Exercise goal:
Write out the passage on Karl-Anders Wollter word for word, starting at "- Born: Karl-Anders" and ending at "a Swedish diplomat.".

Passage:
──────────────────────────────

- Born: Karl-Anders Ingvar Wollter 7 May 1927 Lund, Sweden
- Died: 3 April 2017 (aged 89) Bandhagen, Sweden
- Occupation: Diplomat
- Spouses: ; Margareta Hegardt ​ ​(m. 1955⁠–⁠1960)​ ; Ulla Ekwall ​(m. 1961)​
- Children: 5
- Relatives: Sven Wollter (brother) Stina Wollter (niece) Karl Seldahl (nephew) Christopher Wollter (grand-nephew)

= Karl-Anders Wollter =

Swedish diplomat (1927–2017)

Karl-Anders Ingvar Wollter (7 May 1927 – 3 April 2017) was a Swedish diplomat.

==Early life==
Wollter was born on 7 May 1927 in Lund, Sweden, the son of Kjell Wollter, an editor, and his wife Elsa (née Ekwall). He was brother of actor Sven Wollter. He grew up on Solhöjdsgatan in Långedrag, Gothenburg. After his mandatory military service Wollter got a US scholarship and took a Bachelor of Arts degree in the United States in 1949. He was then an employee of SKF from 1949 to 1951 before he received a Candidate of Law degree from Lund University in 1955.

==Career==
Wollter became an attaché at the Ministry for Foreign Affairs in Stockholm in 1955 and served in Helsinki in 1956, Brussels and Antwerp in 1957, Oslo in 1959, at the Foreign Ministry in 1960, in Monrovia in 1961, at the Foreign Ministry again in 1963 and Moscow in 1966. Wollter became embassy counsellor in Moscow in 1970 and served as consul general in Leningrad in 1972 and served at the Foreign Ministry in 1972. He was deputy director at the Foreign Ministry in 1972 and deputy director-general in 1973. Wollter then became Swedish ambassador in Lagos and Accra in 1974, also accredited in Porto-Novo and Niamey from 1976. He became ambassador in Buenos Aires in 1977 and there he was involved in the case of the missing Dagmar Hagelin. Wollter became ambassador in Mexico City in 1980 and was available to the Foreign Minister in 1985. Wollter became after that ambassador in Madrid in 1986 and was finally ambassador in Athens from 1989 to 1992 prior to his retirement.

He was Sweden's negotiating leader in various bilateral trade negotiations from 1972 to 1974 as well as expert at the delegation of the 40th General Assembly of the United Nations in 1985.

──────────────────────────────

Available data:
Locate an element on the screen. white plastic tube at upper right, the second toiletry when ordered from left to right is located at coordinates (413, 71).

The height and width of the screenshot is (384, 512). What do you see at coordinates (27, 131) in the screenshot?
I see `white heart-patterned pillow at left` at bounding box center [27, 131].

──────────────────────────────

Problem solution:
- Born: Karl-Anders Ingvar Wollter 7 May 1927 Lund, Sweden
- Died: 3 April 2017 (aged 89) Bandhagen, Sweden
- Occupation: Diplomat
- Spouses: ; Margareta Hegardt ​ ​(m. 1955⁠–⁠1960)​ ; Ulla Ekwall ​(m. 1961)​
- Children: 5
- Relatives: Sven Wollter (brother) Stina Wollter (niece) Karl Seldahl (nephew) Christopher Wollter (grand-nephew)

= Karl-Anders Wollter =

Swedish diplomat (1927–2017)

Karl-Anders Ingvar Wollter (7 May 1927 – 3 April 2017) was a Swedish diplomat.